She tossed her hair and endeavoured to look disdainful. “I don’t remember her name, if you want to know the truth. Lived up the lake somewhere. Her dad ran a garage.”
“That reminds me,” Ames said, glancing briefly at Terrell. “Did your husband take your car for repairs a couple of days ago?”
Frowning, Mrs. Watts said, “I don’t know. He could have, I suppose.”
“Right,” said Ames, wishing he had his notebook in hand so he could pretend to glance at it. “Do you remember if he went out later that night?”
“Certainly not. Why on earth would he?”
“No particular reason, Mrs. Watts,” Ames said. “Just trying to see if there was anything out of the ordinary that might help us understand what happened.”
“That was lovely,” Lane said, leaning back in her chair. “I’ve never had Mexican food before. It’s a delightful place, a bit like pictures I’ve seen of little Mexican villages.”
“I’m glad your initiation began here. It just started up recently, but they do things right. Come. I’ll drive you through the centre. You can see where I go to do my shopping.” Seeing Darling’s face, she added, “I recognize that look. I’ve seen it on Paul. Eyes glazing over at the thought of shopping. Don’t worry, we won’t stop. It’s right on your way back to the hotel.”

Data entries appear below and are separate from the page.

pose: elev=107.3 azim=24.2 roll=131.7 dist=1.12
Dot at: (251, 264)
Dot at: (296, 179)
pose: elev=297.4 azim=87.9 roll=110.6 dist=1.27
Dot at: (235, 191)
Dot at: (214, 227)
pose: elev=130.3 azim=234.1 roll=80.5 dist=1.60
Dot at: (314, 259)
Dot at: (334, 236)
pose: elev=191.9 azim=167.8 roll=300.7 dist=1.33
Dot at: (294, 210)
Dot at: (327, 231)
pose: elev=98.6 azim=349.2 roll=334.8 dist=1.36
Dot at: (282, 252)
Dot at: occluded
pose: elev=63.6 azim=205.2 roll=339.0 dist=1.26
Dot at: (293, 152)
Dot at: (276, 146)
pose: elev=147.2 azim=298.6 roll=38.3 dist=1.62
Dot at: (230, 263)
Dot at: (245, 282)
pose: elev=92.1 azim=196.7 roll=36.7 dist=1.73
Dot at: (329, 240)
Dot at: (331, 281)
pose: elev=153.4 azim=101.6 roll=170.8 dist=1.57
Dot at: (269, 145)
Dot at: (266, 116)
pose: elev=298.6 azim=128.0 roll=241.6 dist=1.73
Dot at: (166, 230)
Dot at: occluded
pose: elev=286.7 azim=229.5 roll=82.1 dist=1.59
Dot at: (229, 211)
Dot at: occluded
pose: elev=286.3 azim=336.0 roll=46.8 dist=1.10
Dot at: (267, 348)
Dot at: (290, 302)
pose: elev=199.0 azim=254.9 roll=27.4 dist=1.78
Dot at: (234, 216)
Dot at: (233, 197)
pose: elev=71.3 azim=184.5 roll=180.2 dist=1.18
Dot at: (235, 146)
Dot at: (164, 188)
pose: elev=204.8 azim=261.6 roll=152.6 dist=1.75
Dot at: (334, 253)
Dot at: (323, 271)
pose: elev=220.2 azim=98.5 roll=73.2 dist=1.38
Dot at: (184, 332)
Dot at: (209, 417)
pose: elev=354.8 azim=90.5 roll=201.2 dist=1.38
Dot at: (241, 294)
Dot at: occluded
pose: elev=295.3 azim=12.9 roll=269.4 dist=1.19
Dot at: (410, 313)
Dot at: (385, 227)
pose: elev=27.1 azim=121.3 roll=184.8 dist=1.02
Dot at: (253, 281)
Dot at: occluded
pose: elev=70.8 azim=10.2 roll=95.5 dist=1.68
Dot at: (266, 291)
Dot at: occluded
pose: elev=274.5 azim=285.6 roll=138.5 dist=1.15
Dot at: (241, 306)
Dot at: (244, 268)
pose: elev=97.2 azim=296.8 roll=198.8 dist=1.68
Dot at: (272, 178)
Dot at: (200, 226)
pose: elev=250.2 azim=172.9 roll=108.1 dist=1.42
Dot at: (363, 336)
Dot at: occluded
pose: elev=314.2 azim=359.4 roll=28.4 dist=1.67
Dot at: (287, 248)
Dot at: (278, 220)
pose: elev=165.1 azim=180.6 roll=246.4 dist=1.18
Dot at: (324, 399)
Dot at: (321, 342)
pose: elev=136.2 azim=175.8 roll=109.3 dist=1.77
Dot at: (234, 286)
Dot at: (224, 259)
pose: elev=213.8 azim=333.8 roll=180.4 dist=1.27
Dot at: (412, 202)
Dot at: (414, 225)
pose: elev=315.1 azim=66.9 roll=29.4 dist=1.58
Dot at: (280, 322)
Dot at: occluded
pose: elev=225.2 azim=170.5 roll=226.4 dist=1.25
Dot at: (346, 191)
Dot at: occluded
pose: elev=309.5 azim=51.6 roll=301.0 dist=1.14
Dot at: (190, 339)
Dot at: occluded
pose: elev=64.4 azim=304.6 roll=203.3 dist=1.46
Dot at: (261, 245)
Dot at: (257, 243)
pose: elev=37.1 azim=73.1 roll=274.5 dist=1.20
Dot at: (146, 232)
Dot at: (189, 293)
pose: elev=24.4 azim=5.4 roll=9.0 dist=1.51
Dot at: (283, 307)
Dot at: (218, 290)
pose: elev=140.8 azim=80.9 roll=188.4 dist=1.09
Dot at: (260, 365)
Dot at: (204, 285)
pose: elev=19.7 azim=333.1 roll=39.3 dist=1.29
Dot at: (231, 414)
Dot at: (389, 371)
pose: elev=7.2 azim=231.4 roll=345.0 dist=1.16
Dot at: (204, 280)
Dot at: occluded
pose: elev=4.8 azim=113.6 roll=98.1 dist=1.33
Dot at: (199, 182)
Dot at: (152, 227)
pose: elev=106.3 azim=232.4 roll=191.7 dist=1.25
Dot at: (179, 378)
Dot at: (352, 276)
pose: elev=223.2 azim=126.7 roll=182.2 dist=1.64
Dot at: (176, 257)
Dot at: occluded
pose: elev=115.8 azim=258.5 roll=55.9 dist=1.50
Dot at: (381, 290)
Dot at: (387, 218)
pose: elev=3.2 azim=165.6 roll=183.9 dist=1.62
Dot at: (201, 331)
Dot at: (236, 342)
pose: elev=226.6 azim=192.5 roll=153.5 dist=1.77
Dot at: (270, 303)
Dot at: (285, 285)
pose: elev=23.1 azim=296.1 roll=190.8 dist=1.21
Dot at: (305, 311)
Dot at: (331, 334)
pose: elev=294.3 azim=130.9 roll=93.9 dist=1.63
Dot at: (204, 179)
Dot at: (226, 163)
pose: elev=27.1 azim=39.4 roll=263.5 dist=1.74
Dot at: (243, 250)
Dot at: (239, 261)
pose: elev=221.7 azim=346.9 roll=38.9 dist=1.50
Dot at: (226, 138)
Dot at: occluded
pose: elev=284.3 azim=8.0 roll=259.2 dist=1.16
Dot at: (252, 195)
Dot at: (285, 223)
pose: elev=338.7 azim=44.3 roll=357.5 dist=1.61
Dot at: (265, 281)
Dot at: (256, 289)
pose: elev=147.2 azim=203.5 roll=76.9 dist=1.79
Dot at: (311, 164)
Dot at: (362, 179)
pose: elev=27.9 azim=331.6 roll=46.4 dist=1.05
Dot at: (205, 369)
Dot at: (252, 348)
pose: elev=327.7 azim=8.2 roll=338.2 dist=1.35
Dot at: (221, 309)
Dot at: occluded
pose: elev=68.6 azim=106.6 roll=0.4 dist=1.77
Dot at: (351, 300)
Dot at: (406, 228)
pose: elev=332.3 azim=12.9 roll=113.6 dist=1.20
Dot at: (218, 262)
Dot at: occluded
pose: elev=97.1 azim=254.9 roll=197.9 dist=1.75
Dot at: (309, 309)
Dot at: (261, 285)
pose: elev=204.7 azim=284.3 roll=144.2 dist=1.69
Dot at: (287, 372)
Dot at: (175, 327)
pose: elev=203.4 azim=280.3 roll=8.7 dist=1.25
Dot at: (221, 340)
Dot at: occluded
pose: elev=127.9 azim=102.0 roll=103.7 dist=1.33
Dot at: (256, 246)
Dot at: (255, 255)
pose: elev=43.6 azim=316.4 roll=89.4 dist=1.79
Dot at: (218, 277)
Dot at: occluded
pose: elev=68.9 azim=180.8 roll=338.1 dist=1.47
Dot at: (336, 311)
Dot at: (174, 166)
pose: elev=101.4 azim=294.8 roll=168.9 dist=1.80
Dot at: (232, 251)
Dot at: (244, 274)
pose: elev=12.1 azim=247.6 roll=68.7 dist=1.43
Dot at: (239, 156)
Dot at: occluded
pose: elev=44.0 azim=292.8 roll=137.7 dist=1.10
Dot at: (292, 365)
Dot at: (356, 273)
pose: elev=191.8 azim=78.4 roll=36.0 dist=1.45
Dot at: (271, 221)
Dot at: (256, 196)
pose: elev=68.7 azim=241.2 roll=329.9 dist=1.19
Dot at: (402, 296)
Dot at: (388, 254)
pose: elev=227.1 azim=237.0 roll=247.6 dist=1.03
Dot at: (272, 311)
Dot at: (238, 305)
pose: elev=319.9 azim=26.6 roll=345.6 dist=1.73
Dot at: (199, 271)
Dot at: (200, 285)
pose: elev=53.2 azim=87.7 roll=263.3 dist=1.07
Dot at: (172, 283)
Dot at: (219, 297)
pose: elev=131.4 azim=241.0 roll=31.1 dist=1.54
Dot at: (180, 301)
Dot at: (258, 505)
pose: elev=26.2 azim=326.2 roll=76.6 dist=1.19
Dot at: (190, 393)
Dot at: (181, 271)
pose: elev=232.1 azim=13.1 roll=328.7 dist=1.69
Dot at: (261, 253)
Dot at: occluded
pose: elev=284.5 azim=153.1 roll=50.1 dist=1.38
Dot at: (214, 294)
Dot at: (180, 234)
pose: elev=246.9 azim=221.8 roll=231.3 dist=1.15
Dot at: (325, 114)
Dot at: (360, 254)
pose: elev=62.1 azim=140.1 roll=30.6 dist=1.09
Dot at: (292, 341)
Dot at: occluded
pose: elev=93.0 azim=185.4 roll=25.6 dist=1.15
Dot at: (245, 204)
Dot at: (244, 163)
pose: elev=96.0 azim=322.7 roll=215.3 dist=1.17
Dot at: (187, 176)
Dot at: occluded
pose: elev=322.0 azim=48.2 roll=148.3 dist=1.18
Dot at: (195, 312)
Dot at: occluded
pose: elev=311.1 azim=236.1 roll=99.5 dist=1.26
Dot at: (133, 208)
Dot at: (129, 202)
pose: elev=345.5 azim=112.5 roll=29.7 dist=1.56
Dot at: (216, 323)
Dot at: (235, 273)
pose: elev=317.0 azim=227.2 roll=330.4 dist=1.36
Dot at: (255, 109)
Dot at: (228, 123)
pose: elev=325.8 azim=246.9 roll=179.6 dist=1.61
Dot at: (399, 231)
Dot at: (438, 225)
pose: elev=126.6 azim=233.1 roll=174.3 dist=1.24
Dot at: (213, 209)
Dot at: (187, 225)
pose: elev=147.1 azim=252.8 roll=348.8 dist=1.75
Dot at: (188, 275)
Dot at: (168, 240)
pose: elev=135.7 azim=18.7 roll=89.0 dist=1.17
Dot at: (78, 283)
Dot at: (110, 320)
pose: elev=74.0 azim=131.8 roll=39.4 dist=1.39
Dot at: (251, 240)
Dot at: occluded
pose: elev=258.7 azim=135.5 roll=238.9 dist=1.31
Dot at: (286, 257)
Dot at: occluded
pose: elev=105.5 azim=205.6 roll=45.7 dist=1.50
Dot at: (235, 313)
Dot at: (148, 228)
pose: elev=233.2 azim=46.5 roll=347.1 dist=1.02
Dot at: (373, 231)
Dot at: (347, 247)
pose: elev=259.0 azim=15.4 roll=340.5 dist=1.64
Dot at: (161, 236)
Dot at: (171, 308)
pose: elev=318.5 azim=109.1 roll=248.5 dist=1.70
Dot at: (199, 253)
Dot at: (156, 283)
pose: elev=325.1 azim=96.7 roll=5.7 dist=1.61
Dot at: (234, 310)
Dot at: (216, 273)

They drove along Stone Avenue and Darling said, “It’s a little bit like Nelson. I expect it’s much bigger, but it has that small-town feel to it.”
They stopped at a traffic light, and Lane, who had chosen the back seat this time to allow Darling a better view, noticed a couple arguing outside a restaurant. “Good heavens! It’s Meg Holden and . . . I don’t know who.”
As the light changed, Lane and Darling both turned to look out the side window and then the back one. Meg started to walk away and the man, a burly specimen in a brown suit that was a little too small, pulled her arm hard and swung her around to face him. Just when Lane wondered if they ought to intervene, Meg pulled her arm back and rubbed it and then, paradoxically, began to laugh, reaching out to stroke the man’s cheek.
“Someone you know?” asked Priscilla, glancing at Lane through the mirror.
“Yes, a bit. She’s a guest at the inn. In fact, she was the one standing right next to the poor man who was shot.”
Darling turned to look at Lane with a slight inquiring tilt of the chin.
“It’s all right, darling,” she said, smiling innocently. “I am making nothing of it.”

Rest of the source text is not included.